Co ciekawe, kasa jest dobra, ale to chyba z uwagi na dodatek niewolniczy wliczony. Ogromny chaos w firmie, brak automatyzacji, brak narzędzi do pracy, słabe wdrożenie (laska, która odchodziła, była wrogonastawiona, bo rzuciłą wypo chcąć wymusić podwyżkę i jej się nie udało xD).

I teraz pytanie. Czy pracując 2/3 miesiące w jednej firmie w ogóle ma szanse w jakiejś rekrutacji? Wcześniej 4 lata bank i 1.5 roku finanse. Dziewczyna zaraz 26 lvl, wykształcenie kierunkowe.

Żal mi strasznie jej, bo jest mega zdolna, ambitna, ma dużą wiedzę, a trafiła na typowych wyzyskiwaczy. Z drugiej strony będzie jej ciężko jako osobie młodej teraz zmienić coś na momencie, a psycha już siada.

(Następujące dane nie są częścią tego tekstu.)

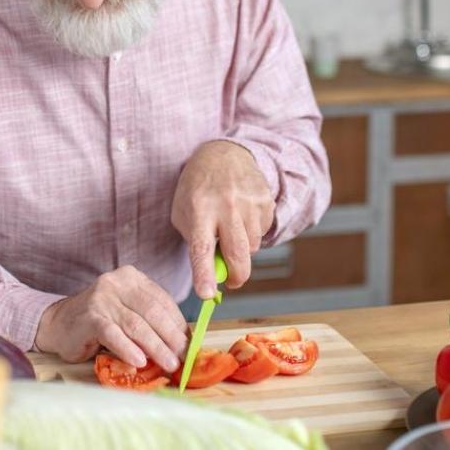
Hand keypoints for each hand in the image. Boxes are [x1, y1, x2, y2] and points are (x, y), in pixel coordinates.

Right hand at [34, 266, 187, 372]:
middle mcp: (117, 282)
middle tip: (183, 358)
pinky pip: (114, 334)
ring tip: (169, 364)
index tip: (189, 344)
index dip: (178, 324)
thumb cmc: (99, 321)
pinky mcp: (90, 316)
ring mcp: (102, 298)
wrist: (58, 324)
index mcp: (131, 277)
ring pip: (136, 325)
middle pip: (152, 312)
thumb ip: (149, 321)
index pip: (162, 300)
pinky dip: (128, 349)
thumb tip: (182, 344)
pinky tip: (140, 361)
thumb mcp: (127, 312)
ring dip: (156, 347)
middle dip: (171, 337)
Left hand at [171, 140, 274, 298]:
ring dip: (242, 248)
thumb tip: (215, 276)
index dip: (204, 273)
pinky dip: (252, 233)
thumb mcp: (183, 212)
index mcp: (199, 209)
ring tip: (230, 228)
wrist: (224, 154)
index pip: (201, 247)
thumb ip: (195, 243)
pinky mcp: (266, 201)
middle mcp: (226, 205)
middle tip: (230, 281)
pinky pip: (263, 233)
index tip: (207, 294)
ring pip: (252, 247)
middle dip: (236, 277)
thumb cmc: (198, 190)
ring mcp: (249, 202)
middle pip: (237, 254)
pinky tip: (242, 216)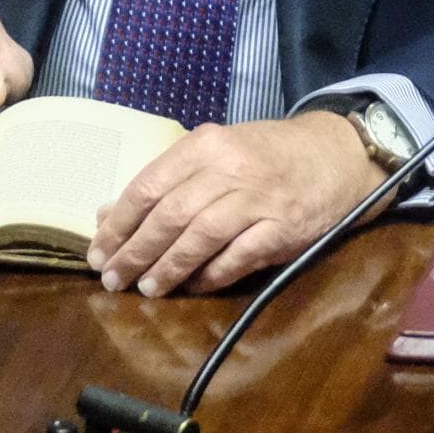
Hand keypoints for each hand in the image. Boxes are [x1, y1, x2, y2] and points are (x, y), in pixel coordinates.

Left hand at [86, 113, 385, 296]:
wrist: (336, 156)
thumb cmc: (266, 155)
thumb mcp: (215, 153)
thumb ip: (165, 182)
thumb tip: (106, 214)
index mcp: (207, 143)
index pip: (149, 184)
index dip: (119, 222)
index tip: (98, 249)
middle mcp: (230, 168)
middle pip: (170, 215)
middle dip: (135, 251)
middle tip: (113, 278)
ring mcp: (258, 200)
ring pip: (199, 238)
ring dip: (168, 268)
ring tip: (146, 289)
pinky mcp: (282, 229)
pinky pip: (237, 258)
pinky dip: (210, 275)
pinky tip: (192, 287)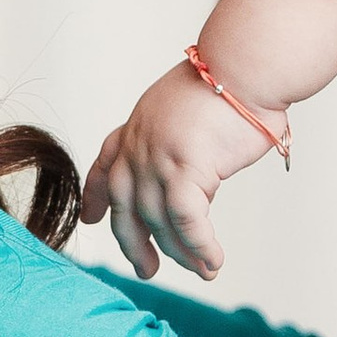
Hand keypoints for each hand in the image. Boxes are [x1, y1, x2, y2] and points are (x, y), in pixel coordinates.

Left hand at [80, 63, 279, 280]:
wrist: (245, 64)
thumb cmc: (232, 80)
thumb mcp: (188, 111)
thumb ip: (180, 144)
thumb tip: (197, 182)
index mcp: (137, 127)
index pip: (105, 164)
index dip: (95, 195)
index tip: (91, 218)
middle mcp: (139, 145)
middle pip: (124, 207)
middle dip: (133, 243)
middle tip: (146, 270)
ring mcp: (157, 158)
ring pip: (160, 221)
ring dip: (182, 253)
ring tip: (205, 272)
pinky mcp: (184, 169)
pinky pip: (187, 221)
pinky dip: (200, 246)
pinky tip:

#januszex #pracbaza #praca #korposwiat #rozwojosobisty #niebieskiepaski #rozowepaski #zalesie #januszebiznesu #pieniadze
  • 18
  • 0
@Szakalio: Ale co mam się jej spytać? Laska chce zmienić pracę i zaczyna wysyłać CV i pytam czy ktoś podzieli się jakimiś doświadczeniami i jak w ogóle rekruterzy patrzą na takie osoby.
@Kopyto96 normalna sprawa, na rozmowie kwal. mówi ze praca okazała się zupełnie inna niż w ogłoszeniu i elo. Nic dziwnego w tym, zawsze można trafić na januszex. Jedynie nie wchodziłbym w szczegóły bo oczernianie obecnego pracodawcy może być słabo postrzegane
@Kopyto96: jak nie wytrzyma psycha to do lekarza o L4 i nawet na psychiczne zmęczenie wystawić powinni. Wysyłać sivi ( ͡° ͜ʖ ͡°) albo pogadać o zmianie organizacji stanowiska. Co pasuje, ewentualnie poczekaj na umowę o pracę i zacążj xD
@Kopyto96: nie wiem, może ja trafiam jakieś dziwne firmy, ale nikt nigdy nie chciał świadectw pracy, a przerobiłem 6 dużych korpo - jaki więc problem podciągnąć poprzednią pracę i udawać że dalej tam pracuje? Wszystko i tak wychodzi na rozmowie technicznej.
@Kopyto96: w skrócie, jak to jest pierwsza taka sytuacja to totalnie na luzie. Jakby miała takie 3/4 razy pod rząd to by oznaczało, że to coś z nią jest nie tak.
Podczas rozmowy rekrutacyjnej uczciwie mówić, jak wygląda sytuacja. Że jest otwarta aby w wyjątkowej sytuacji pomagać firmie, więc zostaje te nadgodziny i czasem pomaga podczas wolnego, ale jest tego zdecydowanie za dużo.